**READING PASSAGE**

THE PEOPLE, Plaintiff and Respondent, v. VINCENT MARQUEZ, Defendant and Appellant.

[Opinion certified for partial publication. fn. * ]

(Superior Court of Monterey County, No. CR 16624, William M. Wunderlich, Judge.)

(Opinion by Mihara, J., with Premo, Acting P. J., and Elia, J., concurring.) [16 Cal. App. 4th 116]

COUNSEL

Arthur Dudley, under appointment by the Court of Appeal, for Defendant and Appellant.

Daniel E. Lungren, Attorney General, George Williamson, Chief Assistant Attorney General, Ronald A. Bass, Assistant Attorney General, Martin S. [16 Cal. App. 4th 118] Kaye and Richard Rochman, Deputy Attorneys General, for Plaintiff and Respondent.

OPINION

MIHARA, J.

Defendant was convicted of first degree burglary, and allegations that he had suffered prior serious felony convictions (Pen. Code, § 667) and a prison prior (Pen. Code, § 667.5, subd. (b)) were found true. Defendant was sentenced to 30 years in state prison. On appeal he makes numerous assertions of error including claims that (1) the trial court committed prejudicial error when it failed to instruct sua sponte on the need for corroboration of an extrajudicial identification of defendant and (2) the trial court erred in finding that two prior convictions suffered in Oregon were serious felonies under Penal Code sections 667 and 1192.7, subdivision (c). fn. 1 We find that the trial court had a sua sponte duty to instruct the jury on the need for corroboration of the extrajudicial identification but that the court's failure to do so was harmless error. Because we conclude that the Oregon prior convictions could not support enhancements pursuant to Penal Code section 667, subdivision (a), we vacate those enhancement findings. In all other respects, we affirm the judgment.

**DATA BLOCK**
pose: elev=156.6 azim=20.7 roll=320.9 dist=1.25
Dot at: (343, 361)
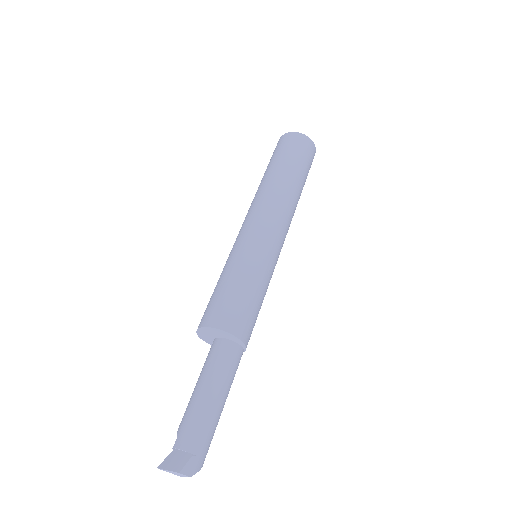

**EXERCISE SET**
A) In the court opinion, change "Chief Assistant Attorney General" to "Senior Assistant Attorney General" and reproduce the part that opens with the words containing "(Opinion by Mihara, J., with" and closes with "Plaintiff and Respondent.".
B) Summarize the court opinion in two sentences.
C) For each statement, state whether it agrees with the court opinion, and quote the words of the opinion that decide it: (i) The defendant was sentenced to 30 years in state prison. (ii) The appellate court held that the trial court had no duty to instruct the jury on the need for corroboration of the extrajudicial identification. (iii) The case came from the Superior Court of Monterey County.
The listing has no role in this exercise.

**THE SOLUTIONS**
A)
(Opinion by Mihara, J., with Premo, Acting P. J., and Elia, J., concurring.) [16 Cal. App. 4th 116]

COUNSEL

Arthur Dudley, under appointment by the Court of Appeal, for Defendant and Appellant.

Daniel E. Lungren, Attorney General, George Williamson, Senior Assistant Attorney General, Ronald A. Bass, Assistant Attorney General, Martin S. [16 Cal. App. 4th 118] Kaye and Richard Rochman, Deputy Attorneys General, for Plaintiff and Respondent.

B) The defendant was convicted of first degree burglary, allegations of prior serious felony convictions and a prison prior were found true, and he was sentenced to 30 years in state prison. The appellate court found that the trial court's failure to instruct sua sponte on the need for corroboration of the extrajudicial identification was harmless error, vacated the enhancement findings based on the Oregon prior convictions, and affirmed the judgment in all other respects.

C)
(i) Yes: "Defendant was sentenced to 30 years in state prison."
(ii) No: "We find that the trial court had a sua sponte duty to instruct the jury on the need for corroboration of the extrajudicial identification"
(iii) Yes: "Superior Court of Monterey County"